Le risque mentionné au premier alinéa est apprécié selon les mêmes critères que ceux prévus à l’article L. 612-3 ou au regard de la menace pour l’ordre public que l’étranger représente. ".
Le préfet n’est pas tenu de faire état dans sa décision de tous les éléments de la situation personnelle de l’intéressé dès lors que les motifs positifs qu’il retient suffisent à justifier le placement en rétention.
Il y a lieu de se placer à la date à laquelle le préfet a statué pour procéder à l’examen de la légalité de l’arrêté de placement en rétention.
En l’espèce, Mme [C] [Z] [S] [O] justifie de la production d’une attestation d’hébergement établie par M; [B] [K] [D], au [Adresse 1] à [Localité 4] et de la copie du contrat de location dudit logement, adresse à laquelle elle réside avec son concubin ; qu’elle a indiqué souhaiter retourner au Bresil, pays dans lequel elle explique devoir passer des examens scolaires en fin d’année 2025. Aucun élément ne permet de considérer que son comportement sur le territoire français constituerait une menace à l’ordre public.
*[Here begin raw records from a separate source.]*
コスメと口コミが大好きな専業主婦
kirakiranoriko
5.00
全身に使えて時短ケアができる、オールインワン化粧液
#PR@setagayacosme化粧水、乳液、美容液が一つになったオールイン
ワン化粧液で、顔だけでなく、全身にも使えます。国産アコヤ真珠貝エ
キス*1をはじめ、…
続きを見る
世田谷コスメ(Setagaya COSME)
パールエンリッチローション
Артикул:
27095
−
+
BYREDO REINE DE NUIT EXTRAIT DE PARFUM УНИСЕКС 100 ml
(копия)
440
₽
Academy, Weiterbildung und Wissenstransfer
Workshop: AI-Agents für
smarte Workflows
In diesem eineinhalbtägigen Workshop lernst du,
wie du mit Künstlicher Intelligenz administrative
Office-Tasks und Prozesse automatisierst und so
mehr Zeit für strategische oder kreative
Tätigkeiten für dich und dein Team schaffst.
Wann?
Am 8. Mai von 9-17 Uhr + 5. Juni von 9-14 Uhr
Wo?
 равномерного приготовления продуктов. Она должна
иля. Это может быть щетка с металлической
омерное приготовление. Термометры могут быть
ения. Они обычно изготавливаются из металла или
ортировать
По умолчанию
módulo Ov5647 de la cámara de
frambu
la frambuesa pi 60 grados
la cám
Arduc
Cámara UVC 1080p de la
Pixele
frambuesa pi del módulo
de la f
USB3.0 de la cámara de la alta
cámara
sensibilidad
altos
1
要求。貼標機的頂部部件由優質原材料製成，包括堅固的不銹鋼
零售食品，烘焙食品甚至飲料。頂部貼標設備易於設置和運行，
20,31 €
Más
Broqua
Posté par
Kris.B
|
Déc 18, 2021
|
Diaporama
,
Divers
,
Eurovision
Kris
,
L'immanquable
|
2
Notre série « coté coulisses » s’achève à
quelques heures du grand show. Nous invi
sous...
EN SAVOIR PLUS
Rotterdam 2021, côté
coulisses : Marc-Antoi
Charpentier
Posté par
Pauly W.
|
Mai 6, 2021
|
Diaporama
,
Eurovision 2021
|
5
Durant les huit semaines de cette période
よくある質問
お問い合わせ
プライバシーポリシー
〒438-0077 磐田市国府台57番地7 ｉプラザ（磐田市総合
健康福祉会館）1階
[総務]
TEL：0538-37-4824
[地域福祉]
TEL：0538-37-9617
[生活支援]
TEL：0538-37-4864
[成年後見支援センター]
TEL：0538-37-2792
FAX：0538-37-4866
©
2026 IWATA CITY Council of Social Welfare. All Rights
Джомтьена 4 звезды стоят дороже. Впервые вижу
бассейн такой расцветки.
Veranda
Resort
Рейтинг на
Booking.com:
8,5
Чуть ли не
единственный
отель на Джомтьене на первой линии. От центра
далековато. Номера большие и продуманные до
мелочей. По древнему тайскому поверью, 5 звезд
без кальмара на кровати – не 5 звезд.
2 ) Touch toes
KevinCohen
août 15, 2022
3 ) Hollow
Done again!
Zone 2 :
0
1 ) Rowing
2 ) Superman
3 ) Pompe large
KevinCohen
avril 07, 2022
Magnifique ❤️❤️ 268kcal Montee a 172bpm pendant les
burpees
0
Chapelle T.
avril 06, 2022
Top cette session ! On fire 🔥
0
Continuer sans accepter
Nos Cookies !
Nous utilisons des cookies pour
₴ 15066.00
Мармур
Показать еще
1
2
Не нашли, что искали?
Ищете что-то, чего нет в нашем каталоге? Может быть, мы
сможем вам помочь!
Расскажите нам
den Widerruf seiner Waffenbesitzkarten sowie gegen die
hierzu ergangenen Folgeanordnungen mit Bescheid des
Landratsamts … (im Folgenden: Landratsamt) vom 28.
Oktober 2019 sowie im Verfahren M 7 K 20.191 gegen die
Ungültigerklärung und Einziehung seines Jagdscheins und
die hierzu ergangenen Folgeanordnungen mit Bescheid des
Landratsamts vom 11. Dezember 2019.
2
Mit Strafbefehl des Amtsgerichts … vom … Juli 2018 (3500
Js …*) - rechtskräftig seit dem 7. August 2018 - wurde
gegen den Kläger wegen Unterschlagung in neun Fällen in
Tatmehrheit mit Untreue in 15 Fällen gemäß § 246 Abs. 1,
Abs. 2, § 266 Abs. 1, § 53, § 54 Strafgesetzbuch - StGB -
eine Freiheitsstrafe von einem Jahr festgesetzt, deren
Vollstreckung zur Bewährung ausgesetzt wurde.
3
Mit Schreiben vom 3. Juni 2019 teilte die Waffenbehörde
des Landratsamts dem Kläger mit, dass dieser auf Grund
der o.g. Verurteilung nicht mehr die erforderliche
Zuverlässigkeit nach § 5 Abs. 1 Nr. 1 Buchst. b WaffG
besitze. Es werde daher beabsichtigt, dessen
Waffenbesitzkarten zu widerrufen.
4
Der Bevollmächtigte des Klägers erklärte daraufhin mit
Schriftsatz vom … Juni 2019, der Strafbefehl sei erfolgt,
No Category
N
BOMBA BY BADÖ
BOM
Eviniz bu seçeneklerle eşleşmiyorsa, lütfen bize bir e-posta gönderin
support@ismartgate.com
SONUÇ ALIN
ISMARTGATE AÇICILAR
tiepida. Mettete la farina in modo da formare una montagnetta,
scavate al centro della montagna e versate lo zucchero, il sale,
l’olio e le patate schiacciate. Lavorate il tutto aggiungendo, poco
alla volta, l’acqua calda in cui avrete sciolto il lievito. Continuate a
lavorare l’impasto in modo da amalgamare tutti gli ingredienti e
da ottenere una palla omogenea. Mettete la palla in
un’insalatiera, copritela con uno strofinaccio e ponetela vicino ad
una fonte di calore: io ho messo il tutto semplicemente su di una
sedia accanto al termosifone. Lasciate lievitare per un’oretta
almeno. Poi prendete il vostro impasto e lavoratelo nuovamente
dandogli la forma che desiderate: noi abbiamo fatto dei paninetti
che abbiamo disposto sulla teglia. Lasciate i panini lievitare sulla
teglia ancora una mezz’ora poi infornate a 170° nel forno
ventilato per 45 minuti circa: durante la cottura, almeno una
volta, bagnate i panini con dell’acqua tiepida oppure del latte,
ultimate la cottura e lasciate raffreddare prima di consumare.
Elle justifie de garanties de représentation effectivres et concrètes susceptibles d’envisager son assignation à résidence.
Au vu de l’ensemble de ces éléments, il y a lieu de considérer que l’autorité préfectorale, a commis une erreur manifeste d’appréciation.
L’ordonnance rendue en première instance sera en conséquence infirmée sur ce point.
PAR CES MOTIFS :
Statuant publiquement, par ordonnance réputée contradictoire et en dernier ressort,
Déclare recevable l’appel interjeté par Mme [C] [J] [O] à l’encontre de l’ordonnance rendue le 12 Octobre 2025 par le magistrat du siège du tribunal judiciaire de Rouen ordonnant son maintien en rétention pour une durée de vingt six jours,
Infirme la décision entreprise en toutes ses dispositions,
Rejette la requête du préfet du Nord,
Ordonne la remise en liberté de Mme [C] [J] [O]
Fait à [Localité 6], le 14 Octobre 2025 à 15 heures.
LE GREFFIER, LE CONSEILLER,
NOTIFICATION
La présente ordonnance est immédiatement notifiée contre récépissé à toutes les parties qui en reçoivent une expédition et sont informées de leur droit de former un pourvoi en cassation dans les deux mois de la présente notification et dans les conditions fixées par les articles 973 et suivants du code de procédure civile.